Alternative models of support are being considered for smaller agencies. A model of support for congregations and presbyteries currently providing local or regional community services will be developed.
The SSC approved the appointment of former Victorian State Health Minister Bronwyn Pike to chair the single Agency Board. It also appointed a further four initial directors to the new Board.
UnitingCare Victoria and Tasmania Chair Bronwyn Pike
“I am deeply honoured that the Uniting Church has asked me to chair this new organisation as I share their commitment to making Victoria and Tasmania fairer, compassionate and inclusive,’’ Bronwyn said.
UnitingCare Project Control Group (PCG) Chair Bob Hodges said the new governance structure will build on UnitingCare’s reputation as leaders of the provision of high quality community services across both states.
“It will make the work of client facing staff more effective by creating a structure that helps them to share ideas and learn from the innovative work currently being undertaken throughout the organisation.” Mr Hodges said.
UnitingCare agencies and WMV operate in metropolitan, regional and remote parts of Victoria and Tasmania offering a broad range of services and advocacy to support thousands of vulnerable people.
With a combined annual budget of approximately $237 million, 3,500 staff and 4,000 volunteers, UnitingCare and WMV‘s services include emergency relief, financial counselling, housing and homelessness services, employment services, early childhood services, child, youth and family services, disability services, mental health services, non-residential aged care, alcohol and other drugs services and Lifeline.
Ms Pike said UnitingCare agencies have supported vulnerable Victorians and Tasmanians for decades and have been a voice for social justice in our community.
As one unified agency of the Uniting Church Synod of Victoria and Tasmania this vital work will now be expanded and strengthened as we address the new challenges in caring for people in great need,’’ she said.
The new single Agency Board will assume governance when all funders have formally agreed to service contracts continuing under the proposed new structure.

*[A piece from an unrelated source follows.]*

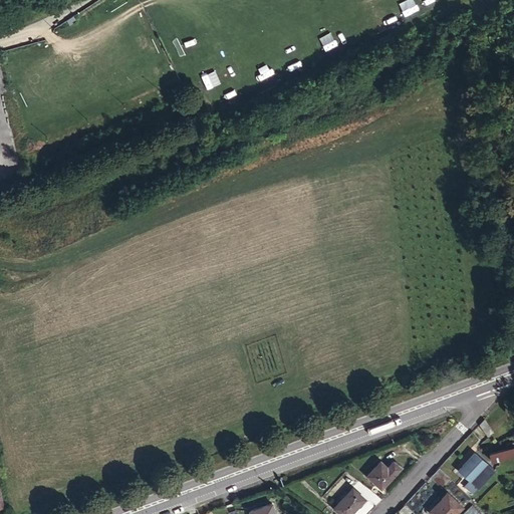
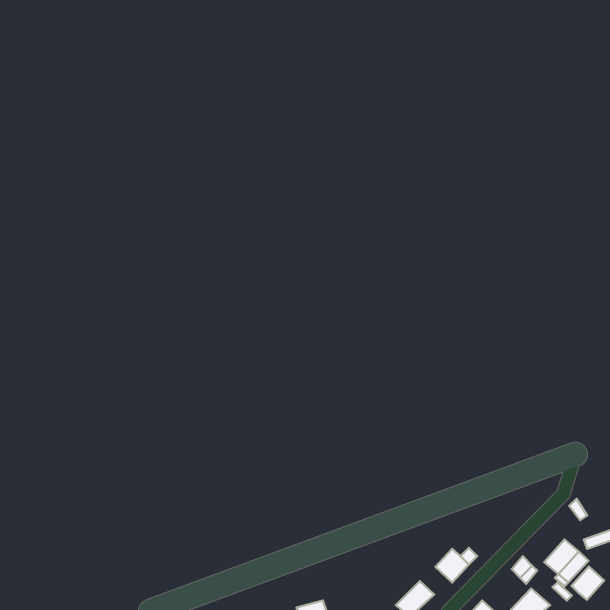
building: none -> [571,567,604,600]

This is expected to occur before the end of the year.
The new Board will have up to 11 members including the Chief Executive Officer as an executive director.

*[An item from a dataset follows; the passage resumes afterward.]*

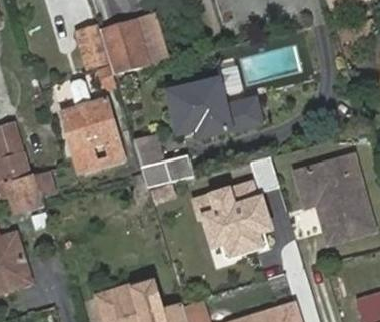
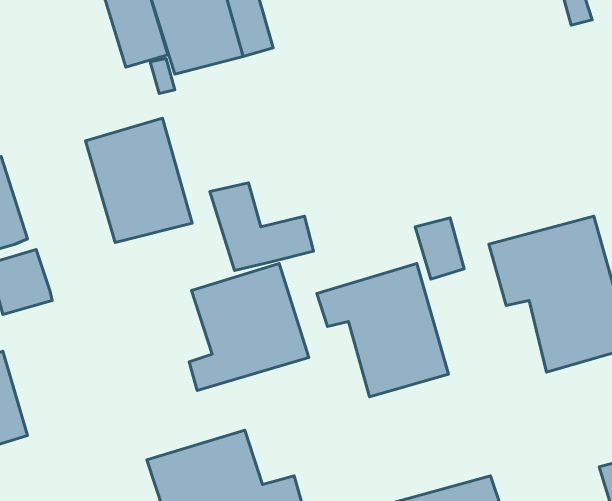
building: [166,78,260,137] -> none
building: none -> [189,264,309,391]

Following handover of governance, it will be business as usual in the first instance for all agencies, with existing CEOs reporting into the new executive structure.
Existing boards will be encouraged to remain in place to assist with the transition to the new governance structure.
“We would like to continue to work alongside our current boards who will play an invaluable role in providing input and advice to the new Agency Board,” Mr Hodges said.
“On the day of handover, there will be no change to the work that each agency is delivering in local communities. The same people will provide the same services to the same clients at the same locations are they are today.’’
Mr Hodges said major funders had been notified of the proposed changes.
“Our largest funder is the Victorian DHHS and we are working closely in partnership with them to provide the information they require.’’
“UnitingCare embodies the Church’s ethos of compassion and care for the vulnerable within our communities.”